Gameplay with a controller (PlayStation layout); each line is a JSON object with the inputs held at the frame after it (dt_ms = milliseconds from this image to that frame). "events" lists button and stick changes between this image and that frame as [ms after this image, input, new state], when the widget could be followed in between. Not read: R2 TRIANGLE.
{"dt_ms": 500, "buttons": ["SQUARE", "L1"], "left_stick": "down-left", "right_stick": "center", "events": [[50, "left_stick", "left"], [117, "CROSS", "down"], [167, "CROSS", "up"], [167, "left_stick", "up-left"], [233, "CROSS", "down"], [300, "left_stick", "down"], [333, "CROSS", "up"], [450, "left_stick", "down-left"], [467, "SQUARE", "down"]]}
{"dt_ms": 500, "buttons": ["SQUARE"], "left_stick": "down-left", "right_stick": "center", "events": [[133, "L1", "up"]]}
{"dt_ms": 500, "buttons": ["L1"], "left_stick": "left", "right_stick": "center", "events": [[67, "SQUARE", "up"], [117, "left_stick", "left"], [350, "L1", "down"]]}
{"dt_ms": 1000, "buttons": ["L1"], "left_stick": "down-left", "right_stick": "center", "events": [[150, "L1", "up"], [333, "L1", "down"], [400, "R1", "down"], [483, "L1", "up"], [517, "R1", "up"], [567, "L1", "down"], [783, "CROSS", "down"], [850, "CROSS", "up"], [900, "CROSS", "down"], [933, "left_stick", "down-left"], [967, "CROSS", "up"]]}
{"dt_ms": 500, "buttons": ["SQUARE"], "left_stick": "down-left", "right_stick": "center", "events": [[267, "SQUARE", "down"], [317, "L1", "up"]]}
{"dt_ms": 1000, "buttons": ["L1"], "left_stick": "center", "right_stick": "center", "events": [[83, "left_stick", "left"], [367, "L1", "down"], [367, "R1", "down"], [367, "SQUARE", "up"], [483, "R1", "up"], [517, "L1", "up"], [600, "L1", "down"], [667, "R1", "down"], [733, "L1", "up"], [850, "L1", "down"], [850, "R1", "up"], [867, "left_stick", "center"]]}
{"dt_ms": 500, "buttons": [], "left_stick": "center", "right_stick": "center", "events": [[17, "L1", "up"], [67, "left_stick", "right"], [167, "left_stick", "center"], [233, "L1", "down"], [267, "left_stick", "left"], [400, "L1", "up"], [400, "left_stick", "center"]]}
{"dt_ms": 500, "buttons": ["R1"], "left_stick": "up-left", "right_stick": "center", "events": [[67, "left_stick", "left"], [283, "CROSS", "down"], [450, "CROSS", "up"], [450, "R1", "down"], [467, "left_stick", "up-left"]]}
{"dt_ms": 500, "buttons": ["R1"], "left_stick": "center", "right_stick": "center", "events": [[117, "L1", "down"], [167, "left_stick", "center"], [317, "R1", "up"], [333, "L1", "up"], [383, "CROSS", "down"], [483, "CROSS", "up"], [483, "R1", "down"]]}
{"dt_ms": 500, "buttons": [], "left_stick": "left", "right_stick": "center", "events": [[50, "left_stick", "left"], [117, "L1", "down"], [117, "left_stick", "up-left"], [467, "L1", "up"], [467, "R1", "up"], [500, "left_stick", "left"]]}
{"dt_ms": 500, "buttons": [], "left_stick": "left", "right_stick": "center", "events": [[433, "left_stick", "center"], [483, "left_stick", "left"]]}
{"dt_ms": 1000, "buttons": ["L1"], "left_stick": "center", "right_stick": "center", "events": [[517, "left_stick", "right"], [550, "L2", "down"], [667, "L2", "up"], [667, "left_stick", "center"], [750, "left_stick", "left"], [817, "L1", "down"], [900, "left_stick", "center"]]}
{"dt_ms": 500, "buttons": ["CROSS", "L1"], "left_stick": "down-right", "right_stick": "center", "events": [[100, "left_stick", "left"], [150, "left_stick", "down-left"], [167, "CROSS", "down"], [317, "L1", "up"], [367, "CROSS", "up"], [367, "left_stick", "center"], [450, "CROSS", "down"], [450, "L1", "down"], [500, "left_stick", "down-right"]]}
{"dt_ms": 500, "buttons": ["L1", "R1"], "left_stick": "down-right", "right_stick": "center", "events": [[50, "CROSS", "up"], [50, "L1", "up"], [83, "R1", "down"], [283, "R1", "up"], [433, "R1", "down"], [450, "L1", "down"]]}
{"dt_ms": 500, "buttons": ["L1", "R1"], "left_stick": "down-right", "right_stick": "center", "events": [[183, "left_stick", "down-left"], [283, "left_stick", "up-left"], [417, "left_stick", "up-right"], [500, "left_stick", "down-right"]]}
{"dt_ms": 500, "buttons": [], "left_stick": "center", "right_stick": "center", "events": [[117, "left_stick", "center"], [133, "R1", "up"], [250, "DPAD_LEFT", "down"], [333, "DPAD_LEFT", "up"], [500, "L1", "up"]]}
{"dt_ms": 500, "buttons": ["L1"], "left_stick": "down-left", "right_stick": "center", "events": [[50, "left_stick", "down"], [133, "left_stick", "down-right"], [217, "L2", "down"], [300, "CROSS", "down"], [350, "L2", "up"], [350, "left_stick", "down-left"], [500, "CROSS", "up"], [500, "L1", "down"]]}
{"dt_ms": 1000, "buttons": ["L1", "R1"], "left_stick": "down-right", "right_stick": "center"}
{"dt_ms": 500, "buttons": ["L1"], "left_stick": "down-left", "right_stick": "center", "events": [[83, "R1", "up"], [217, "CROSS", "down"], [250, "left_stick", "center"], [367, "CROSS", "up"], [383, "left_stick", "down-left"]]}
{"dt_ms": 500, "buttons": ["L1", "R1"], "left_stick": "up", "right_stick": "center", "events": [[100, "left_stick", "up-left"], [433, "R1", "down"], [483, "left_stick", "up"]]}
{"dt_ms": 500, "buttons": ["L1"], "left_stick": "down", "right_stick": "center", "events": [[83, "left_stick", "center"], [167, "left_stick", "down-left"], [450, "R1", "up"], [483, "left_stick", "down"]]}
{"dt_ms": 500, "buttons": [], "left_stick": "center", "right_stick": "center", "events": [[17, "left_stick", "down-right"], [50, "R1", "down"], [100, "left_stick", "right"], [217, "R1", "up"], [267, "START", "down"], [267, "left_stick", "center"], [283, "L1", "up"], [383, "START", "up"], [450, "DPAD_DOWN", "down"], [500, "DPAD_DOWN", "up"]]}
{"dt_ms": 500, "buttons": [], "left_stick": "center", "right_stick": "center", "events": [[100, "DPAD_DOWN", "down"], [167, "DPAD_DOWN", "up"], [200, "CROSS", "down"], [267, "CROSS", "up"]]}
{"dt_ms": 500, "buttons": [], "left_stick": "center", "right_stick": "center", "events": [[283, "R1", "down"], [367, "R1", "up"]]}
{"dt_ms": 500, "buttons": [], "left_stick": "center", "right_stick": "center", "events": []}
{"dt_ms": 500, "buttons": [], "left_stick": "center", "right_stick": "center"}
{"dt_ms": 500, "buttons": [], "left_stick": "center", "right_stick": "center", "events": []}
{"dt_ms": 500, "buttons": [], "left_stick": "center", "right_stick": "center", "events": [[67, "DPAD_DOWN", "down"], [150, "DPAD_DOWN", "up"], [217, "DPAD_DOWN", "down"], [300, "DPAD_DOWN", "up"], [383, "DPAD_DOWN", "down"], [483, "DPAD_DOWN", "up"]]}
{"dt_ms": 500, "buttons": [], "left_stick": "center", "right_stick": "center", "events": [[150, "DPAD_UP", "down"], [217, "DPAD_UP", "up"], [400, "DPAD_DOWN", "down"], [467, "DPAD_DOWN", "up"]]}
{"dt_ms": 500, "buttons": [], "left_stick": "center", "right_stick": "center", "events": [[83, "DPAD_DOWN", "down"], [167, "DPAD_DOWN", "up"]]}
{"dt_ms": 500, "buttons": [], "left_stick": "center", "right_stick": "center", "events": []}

•••••

Problem to solve —
Return the listing word for word.

Output —
Gameplay with a controller (PlayStation layout); each line is a JSON object with the inputs held at the frame after it (dt_ms = milliseconds from this image to that frame). "events" lists button and stick changes between this image and that frame as [ms after this image, input, new state], when the widget could be followed in between. Not read: R2 TRIANGLE.
{"dt_ms": 500, "buttons": ["SQUARE", "L1"], "left_stick": "down-left", "right_stick": "center", "events": [[50, "left_stick", "left"], [117, "CROSS", "down"], [167, "CROSS", "up"], [167, "left_stick", "up-left"], [233, "CROSS", "down"], [300, "left_stick", "down"], [333, "CROSS", "up"], [450, "left_stick", "down-left"], [467, "SQUARE", "down"]]}
{"dt_ms": 500, "buttons": ["SQUARE"], "left_stick": "down-left", "right_stick": "center", "events": [[133, "L1", "up"]]}
{"dt_ms": 500, "buttons": ["L1"], "left_stick": "left", "right_stick": "center", "events": [[67, "SQUARE", "up"], [117, "left_stick", "left"], [350, "L1", "down"]]}
{"dt_ms": 1000, "buttons": ["L1"], "left_stick": "down-left", "right_stick": "center", "events": [[150, "L1", "up"], [333, "L1", "down"], [400, "R1", "down"], [483, "L1", "up"], [517, "R1", "up"], [567, "L1", "down"], [783, "CROSS", "down"], [850, "CROSS", "up"], [900, "CROSS", "down"], [933, "left_stick", "down-left"], [967, "CROSS", "up"]]}
{"dt_ms": 500, "buttons": ["SQUARE"], "left_stick": "down-left", "right_stick": "center", "events": [[267, "SQUARE", "down"], [317, "L1", "up"]]}
{"dt_ms": 1000, "buttons": ["L1"], "left_stick": "center", "right_stick": "center", "events": [[83, "left_stick", "left"], [367, "L1", "down"], [367, "R1", "down"], [367, "SQUARE", "up"], [483, "R1", "up"], [517, "L1", "up"], [600, "L1", "down"], [667, "R1", "down"], [733, "L1", "up"], [850, "L1", "down"], [850, "R1", "up"], [867, "left_stick", "center"]]}
{"dt_ms": 500, "buttons": [], "left_stick": "center", "right_stick": "center", "events": [[17, "L1", "up"], [67, "left_stick", "right"], [167, "left_stick", "center"], [233, "L1", "down"], [267, "left_stick", "left"], [400, "L1", "up"], [400, "left_stick", "center"]]}
{"dt_ms": 500, "buttons": ["R1"], "left_stick": "up-left", "right_stick": "center", "events": [[67, "left_stick", "left"], [283, "CROSS", "down"], [450, "CROSS", "up"], [450, "R1", "down"], [467, "left_stick", "up-left"]]}
{"dt_ms": 500, "buttons": ["R1"], "left_stick": "center", "right_stick": "center", "events": [[117, "L1", "down"], [167, "left_stick", "center"], [317, "R1", "up"], [333, "L1", "up"], [383, "CROSS", "down"], [483, "CROSS", "up"], [483, "R1", "down"]]}
{"dt_ms": 500, "buttons": [], "left_stick": "left", "right_stick": "center", "events": [[50, "left_stick", "left"], [117, "L1", "down"], [117, "left_stick", "up-left"], [467, "L1", "up"], [467, "R1", "up"], [500, "left_stick", "left"]]}
{"dt_ms": 500, "buttons": [], "left_stick": "left", "right_stick": "center", "events": [[433, "left_stick", "center"], [483, "left_stick", "left"]]}
{"dt_ms": 1000, "buttons": ["L1"], "left_stick": "center", "right_stick": "center", "events": [[517, "left_stick", "right"], [550, "L2", "down"], [667, "L2", "up"], [667, "left_stick", "center"], [750, "left_stick", "left"], [817, "L1", "down"], [900, "left_stick", "center"]]}
{"dt_ms": 500, "buttons": ["CROSS", "L1"], "left_stick": "down-right", "right_stick": "center", "events": [[100, "left_stick", "left"], [150, "left_stick", "down-left"], [167, "CROSS", "down"], [317, "L1", "up"], [367, "CROSS", "up"], [367, "left_stick", "center"], [450, "CROSS", "down"], [450, "L1", "down"], [500, "left_stick", "down-right"]]}
{"dt_ms": 500, "buttons": ["L1", "R1"], "left_stick": "down-right", "right_stick": "center", "events": [[50, "CROSS", "up"], [50, "L1", "up"], [83, "R1", "down"], [283, "R1", "up"], [433, "R1", "down"], [450, "L1", "down"]]}
{"dt_ms": 500, "buttons": ["L1", "R1"], "left_stick": "down-right", "right_stick": "center", "events": [[183, "left_stick", "down-left"], [283, "left_stick", "up-left"], [417, "left_stick", "up-right"], [500, "left_stick", "down-right"]]}
{"dt_ms": 500, "buttons": [], "left_stick": "center", "right_stick": "center", "events": [[117, "left_stick", "center"], [133, "R1", "up"], [250, "DPAD_LEFT", "down"], [333, "DPAD_LEFT", "up"], [500, "L1", "up"]]}
{"dt_ms": 500, "buttons": ["L1"], "left_stick": "down-left", "right_stick": "center", "events": [[50, "left_stick", "down"], [133, "left_stick", "down-right"], [217, "L2", "down"], [300, "CROSS", "down"], [350, "L2", "up"], [350, "left_stick", "down-left"], [500, "CROSS", "up"], [500, "L1", "down"]]}
{"dt_ms": 1000, "buttons": ["L1", "R1"], "left_stick": "down-right", "right_stick": "center"}
{"dt_ms": 500, "buttons": ["L1"], "left_stick": "down-left", "right_stick": "center", "events": [[83, "R1", "up"], [217, "CROSS", "down"], [250, "left_stick", "center"], [367, "CROSS", "up"], [383, "left_stick", "down-left"]]}
{"dt_ms": 500, "buttons": ["L1", "R1"], "left_stick": "up", "right_stick": "center", "events": [[100, "left_stick", "up-left"], [433, "R1", "down"], [483, "left_stick", "up"]]}
{"dt_ms": 500, "buttons": ["L1"], "left_stick": "down", "right_stick": "center", "events": [[83, "left_stick", "center"], [167, "left_stick", "down-left"], [450, "R1", "up"], [483, "left_stick", "down"]]}
{"dt_ms": 500, "buttons": [], "left_stick": "center", "right_stick": "center", "events": [[17, "left_stick", "down-right"], [50, "R1", "down"], [100, "left_stick", "right"], [217, "R1", "up"], [267, "START", "down"], [267, "left_stick", "center"], [283, "L1", "up"], [383, "START", "up"], [450, "DPAD_DOWN", "down"], [500, "DPAD_DOWN", "up"]]}
{"dt_ms": 500, "buttons": [], "left_stick": "center", "right_stick": "center", "events": [[100, "DPAD_DOWN", "down"], [167, "DPAD_DOWN", "up"], [200, "CROSS", "down"], [267, "CROSS", "up"]]}
{"dt_ms": 500, "buttons": [], "left_stick": "center", "right_stick": "center", "events": [[283, "R1", "down"], [367, "R1", "up"]]}
{"dt_ms": 500, "buttons": [], "left_stick": "center", "right_stick": "center", "events": []}
{"dt_ms": 500, "buttons": [], "left_stick": "center", "right_stick": "center"}
{"dt_ms": 500, "buttons": [], "left_stick": "center", "right_stick": "center", "events": []}
{"dt_ms": 500, "buttons": [], "left_stick": "center", "right_stick": "center", "events": [[67, "DPAD_DOWN", "down"], [150, "DPAD_DOWN", "up"], [217, "DPAD_DOWN", "down"], [300, "DPAD_DOWN", "up"], [383, "DPAD_DOWN", "down"], [483, "DPAD_DOWN", "up"]]}
{"dt_ms": 500, "buttons": [], "left_stick": "center", "right_stick": "center", "events": [[150, "DPAD_UP", "down"], [217, "DPAD_UP", "up"], [400, "DPAD_DOWN", "down"], [467, "DPAD_DOWN", "up"]]}
{"dt_ms": 500, "buttons": [], "left_stick": "center", "right_stick": "center", "events": [[83, "DPAD_DOWN", "down"], [167, "DPAD_DOWN", "up"]]}
{"dt_ms": 500, "buttons": [], "left_stick": "center", "right_stick": "center", "events": []}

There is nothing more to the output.